Large nickel isotope fractionation caused by surface complexation reactions with hexagonal birnessite

Manganese oxides are an important sink for Ni in the ocean. To explore the potential of Ni stable isotopes as a geochemical tracer, we conducted two types of sorption reactions between Ni and hexagonal birnessite in 0.05 M NaNO3 media: one where we varied pH from 5 to 8 (constant initial Ni concentration = 170 mu mol/L), and a second where we varied the initial dissolved Ni concentration from 17 to 426 mu mol/L (constant pH = 7.7). Isotopic measurements were made on both the solid phase and the supernatant solutions to determine the Ni isotope fractionation factors (Delta Ni-60/58(min-aq) = delta Ni-60/58(min - )delta Ni-60/58(aq)) between the mineral and aqueous phases. Nickel extended X-ray absorption fine structure (EXAFS) spectroscopy showed Ni in two distinct bonding environments: one where Ni atoms incorporate into the MnO2 sheet and a second where Ni atoms associate with the mineral surface sharing oxygens with 3 Mn tetrahedra (TCS, triple corner sharing).
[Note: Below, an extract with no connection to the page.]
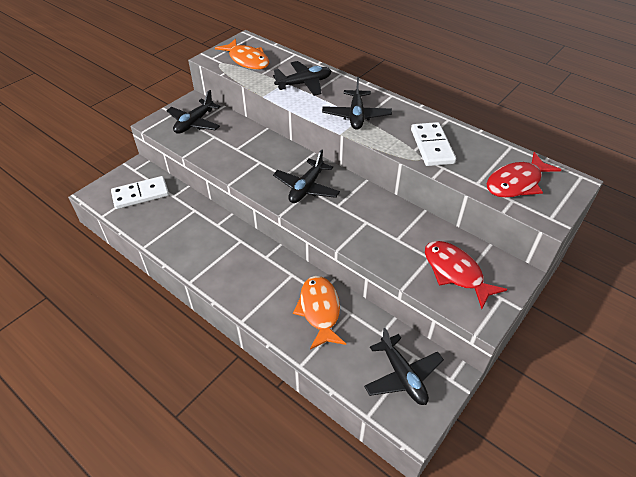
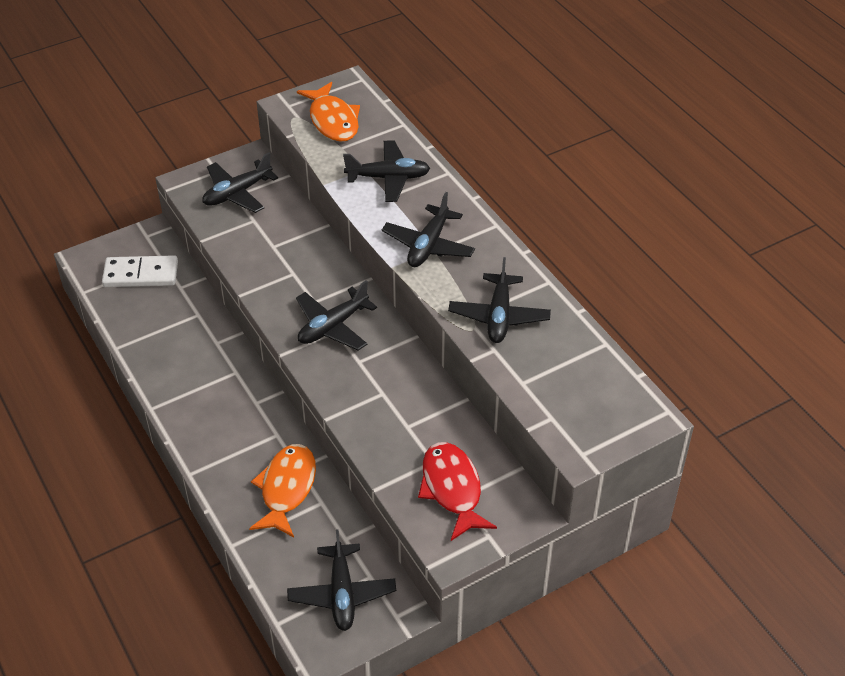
camera: 20 degrees right, 0 degrees up
(432, 146) = (499, 316): white domino -> black plane
(516, 183) = (573, 396): red fish -> none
As pH and net negative surface charge increase, the coordination of Ni shifts to higher proportions of incorporation. The number of structural vacancies in birnessite, which are locations for TCS coordination of Ni, are controlled by pH and increase with decreasing pH. These vacancies are preferentially occupied by lighter Ni isotopes leading to fractionation factors, Delta Ni-60/58(min-aq), ranging from -2.76 parts per thousand (lowest TCS) to - 3.35 parts per thousand (maximum TCS). These Ni isotopic fractionation factors are among the largest observed in natural geological and biological materials to date. Our findings reveal a relationship between Ni coordination environment and pH that may ultimately be used as an isotopic geochemical tracer of past ocean conditions. However, the results are inconsistent with current isotopic fractionation factors for marine ferromanganese deposits relative to seawater and point to unaddressed processes that modify Ni isotopic fractionation for ferromanganese deposits. Further research is needed to develop Ni as an isotopic tracer.